Stigma Conceptualization
Layout
stigmapyze
The main project file containing the majority of all relevant code is the stigmapyze
package, which is broken down into a number of submodules. common
contains both Submission and Comment data structures used to hold relevant Reddit data when scraped via PushShift (the primary source of data scraping), and the reddit_post
module contains data structures for managing content obtained from PRAW (which sadly provides less efficacy in this use case due to its limited scraping ability)
The scraping
package contains multiple files for scraping Reddit posts, with the main methods used for the obtained data being present in pushshift.py
. util.py
contains methods for scraping content until all posts in a given range are obtained, which is necessary due to both PushShift and PRAW's limitation on the amount of posts/comments returned in a single request.
Jupyter Notebooks
fix_comments
--used to fix some errors that were present in the original scraping methods that resulted in comments being returned that were not actual comments on the desired post, but of posts from different subreddits that happened to share the same post ID.
data_manipulation
--used after tagging to drop posts left untagged or with non-binary results in their columns, keeping only data that was deemed taggable.

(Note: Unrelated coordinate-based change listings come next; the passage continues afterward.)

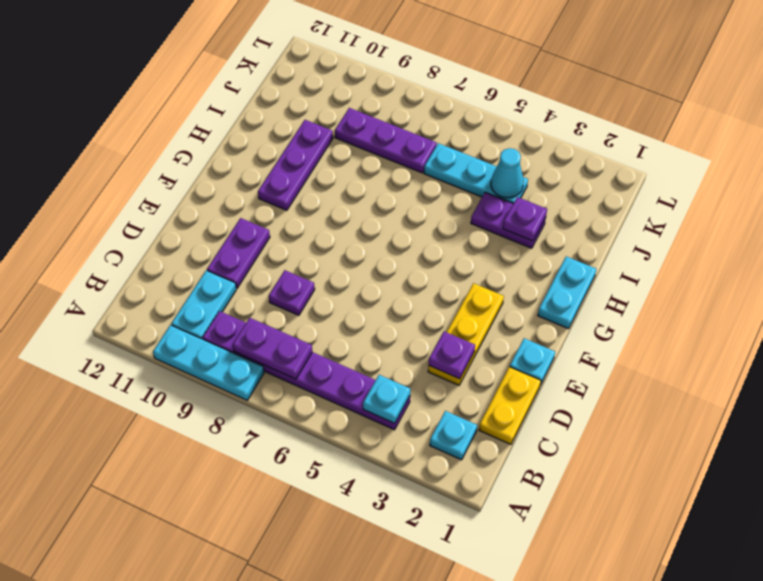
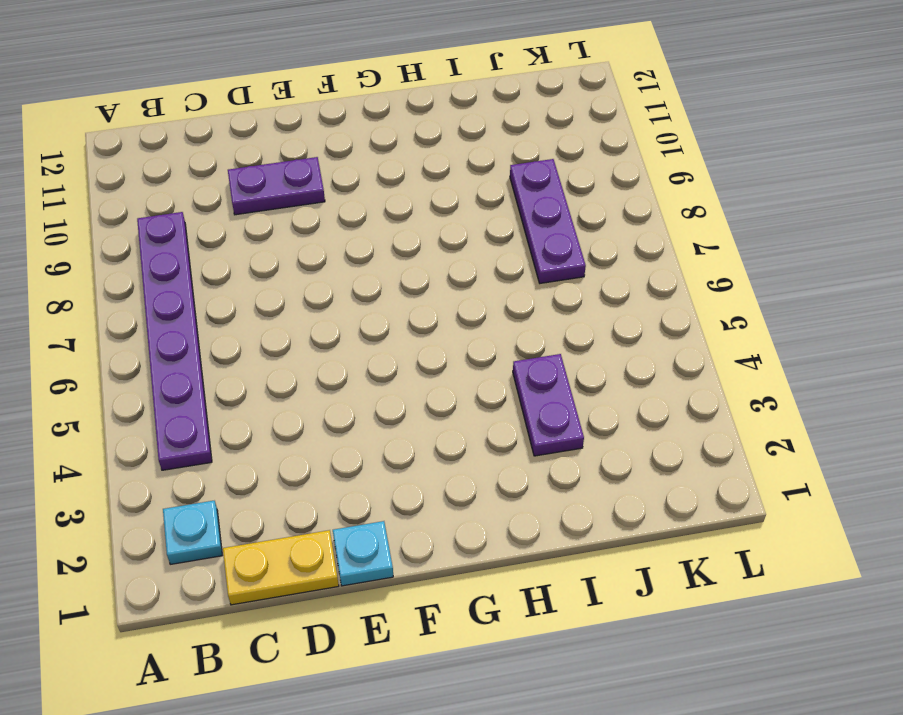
none -> cyan plate A8:A10 level 1
none -> cyan plate B10:C10 level 1
none -> yellow plate D3:F3 level 1

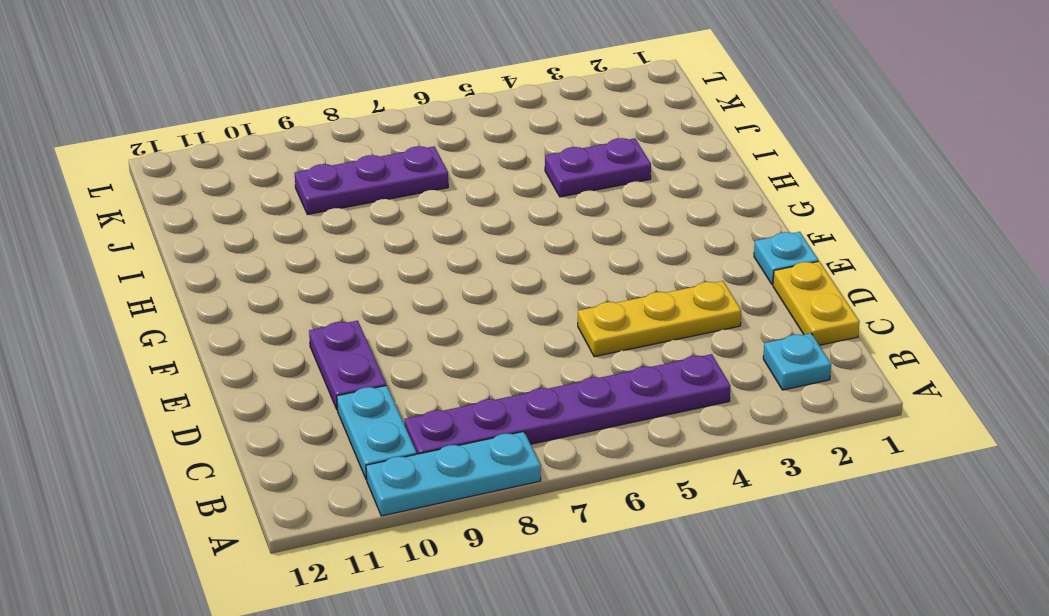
yellow plate D3:D5 level 1 -> yellow plate D3:F3 level 1
none -> purple plate D8 level 1
none -> cyan plate G1:H1 level 1
none -> purple plate G10:I10 level 1

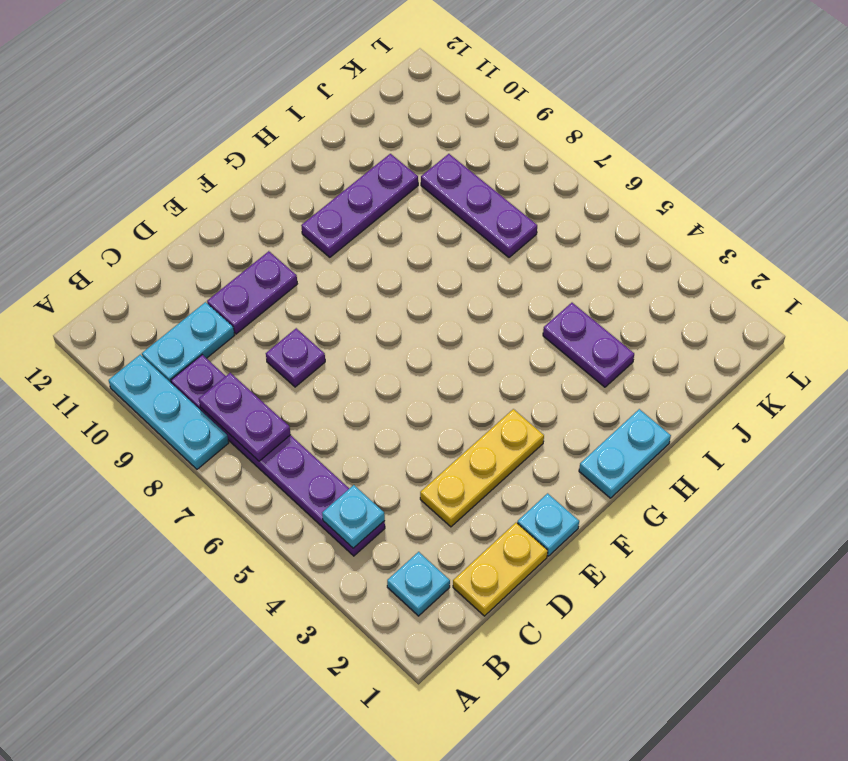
none -> cyan plate J4:J6 level 1
none -> purple plate D3 level 2
none -> purple plate I3 level 2

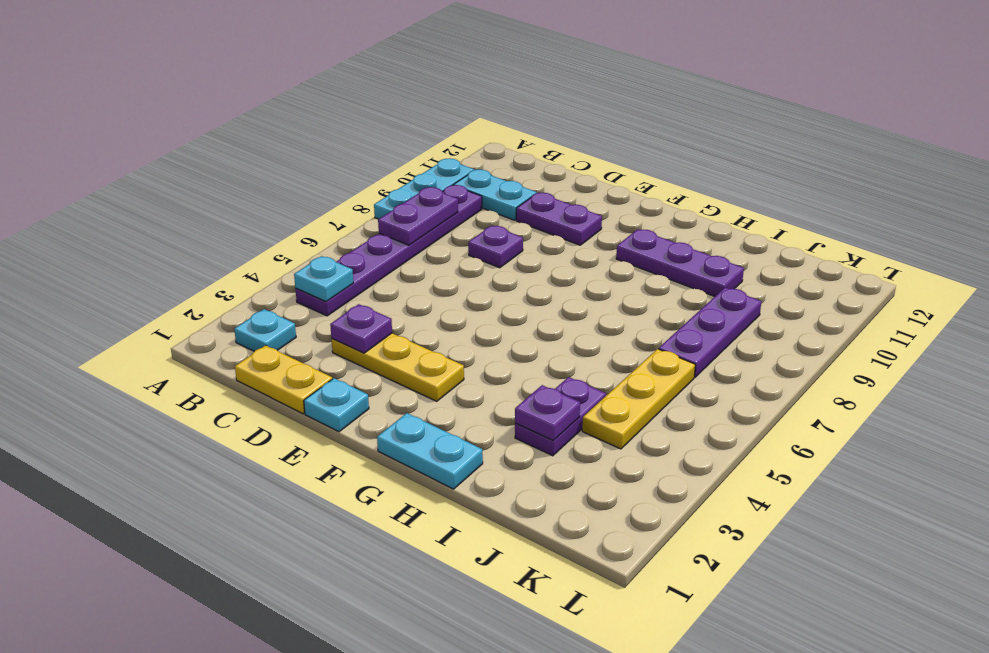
yellow plate J4:J6 level 1 -> cyan plate J4:J6 level 1
none -> cyan cone J4 level 2

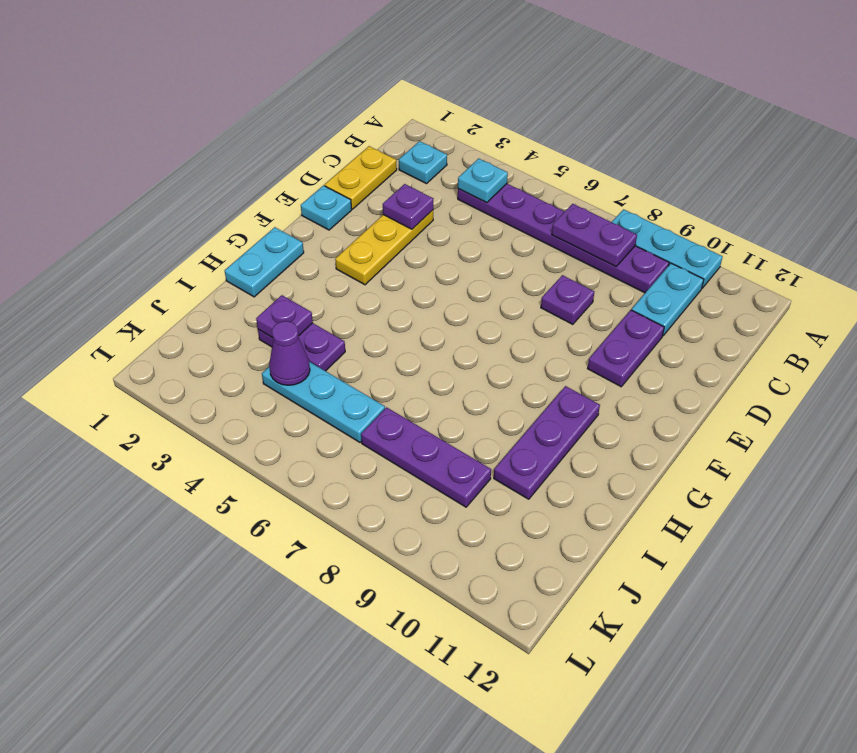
purple cone J4 level 2 -> cyan cone J4 level 2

A vast number of both posts and comments either did not contain enough information to be tagged or were simply uncategorizable with the given cues, and were thusly removed.
analysis
--this contains the final setup of the data in preparation for learning, followed by a number of models used to classify the given texts. Models are split on three methods of data preprocessing; a count vectorizer, keras' sequence tokenizer, and lastly using TF-IDF.